The next acquisition on the horizon
Carrie is now in talks with another advisor, possibly for mid-2026. This time, the book is larger—around $80 million—and more complex. The advisor’s son is expected to inherit the transactional business (A shares, 529s, insurance), while Carrie’s team may purchase the $45–$50 million advisory portion.
This transition will be different. A six-month integration window is planned, during which the retiring advisor will be phased into Carrie’s practice. Clients will receive Carrie’s team’s regular emails and servicing model well before the handoff is complete. But Carrie is already wary of the emotional and logistical strain such overlap can cause. Clear boundaries and scheduled check-ins will be key.
Lessons for other advisors
Carrie offers a few pointed takeaways for those considering practice acquisition:
- Build capacity first. “You can’t take on another advisor’s book if you’re drowning in your own,” she says. Her team structure was the difference.
- Be crystal clear about value. Base the purchase price on current-day value, not future potential. Don’t pay extra for growth you create post-acquisition.
- Control the transition. Don’t let the retiring advisor hover. Welcome involvement—but with limits. “He came in too often to chat. I had to start locking my door,” she said, half-joking.

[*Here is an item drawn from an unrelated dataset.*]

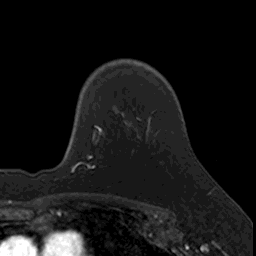
Breast MRI, one axial slice; slice 115 of 160 in the series (ordered by position); cropped to one breast; dynamic contrast-enhanced series, time point 2 of 7 at this slice position (early post-contrast); 3 T; TE 1.7 ms, TR 4 ms; 256 × 256 image matrix, field of view 171 × 171 mm. Female patient.
Annotated regions visible in this slice (semi-automatic segmentation, software-assisted and operator-edited):
- enhancing-tissue mask used for the functional tumour volume (all voxels passing the contrast-enhancement thresholds inside the analysis volume; usually the tumour): bounding box (x1, y1, x2, y2) in pixels: (95, 116, 137, 145)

- Overcommunicate with clients. Clients need to know what’s happening. Emails, letters, phone calls, and service schedules must be in place before the retiring advisor walks out the door.
- Have the cash or plan creatively. Carrie and her husband are strong savers and used a lump-sum buyout model. But she’s seen others structure three- or five-year payout plans through quarterly revenue shares if capital isn’t immediately available.
Carrie Scott didn’t just get lucky. She built a team before she needed one, saved for the opportunity before it arrived, and executed the transition with clarity, rigor, and empathy. She’s now scaling with purpose, and with another acquisition on deck, she’s proving that growth doesn’t have to mean chaos.
It just takes planning—and a little bit of tough love.